── PROVIDED DATA

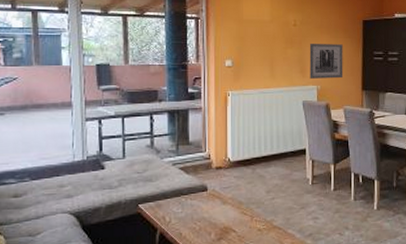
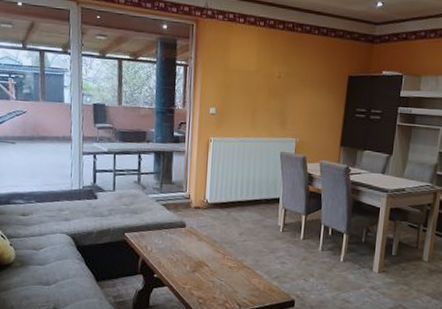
wall art: present [309,44,344,79] -> none [289,97,326,133]

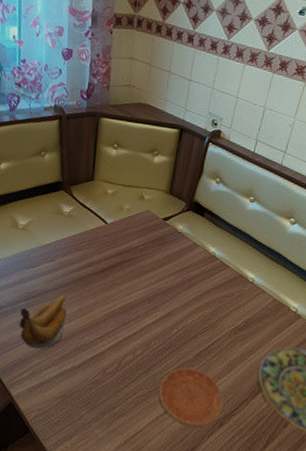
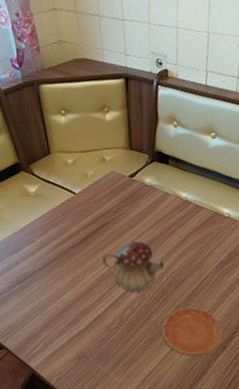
banana: present [19,294,67,349] -> none [17,269,62,325]
teapot: none [115,283,179,339] -> present [102,241,165,292]

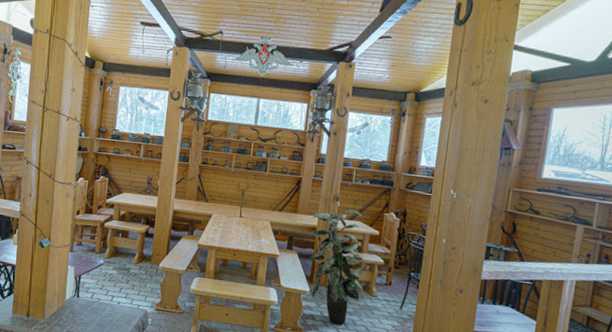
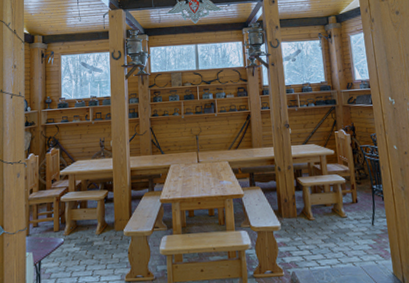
indoor plant: present [308,209,366,325] -> none [269,134,333,256]

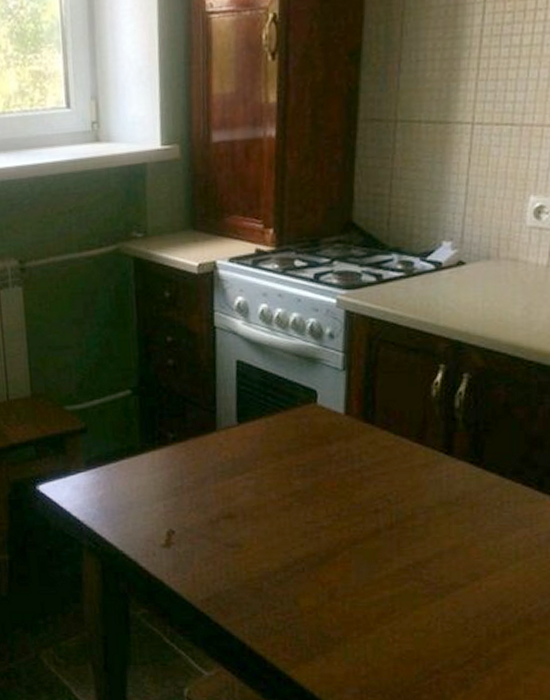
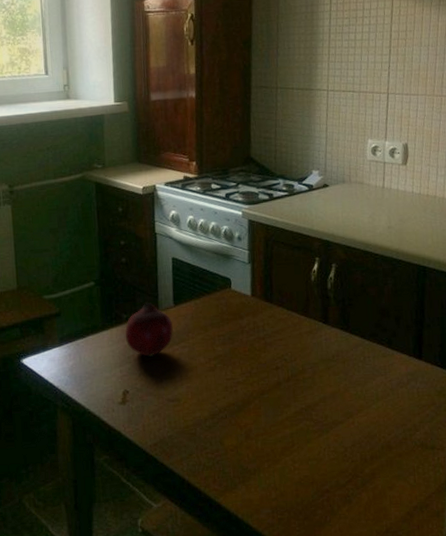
fruit: none [170,418,236,489] -> present [124,302,174,357]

────

- [WHAT TO PRODUCE]
Every line of the data above is to be set down word for word, with the pictures left out.

- [EXERCISE ANSWER]
wall art: present [309,44,344,79] -> none [289,97,326,133]

banana: present [19,294,67,349] -> none [17,269,62,325]
teapot: none [115,283,179,339] -> present [102,241,165,292]

indoor plant: present [308,209,366,325] -> none [269,134,333,256]

fruit: none [170,418,236,489] -> present [124,302,174,357]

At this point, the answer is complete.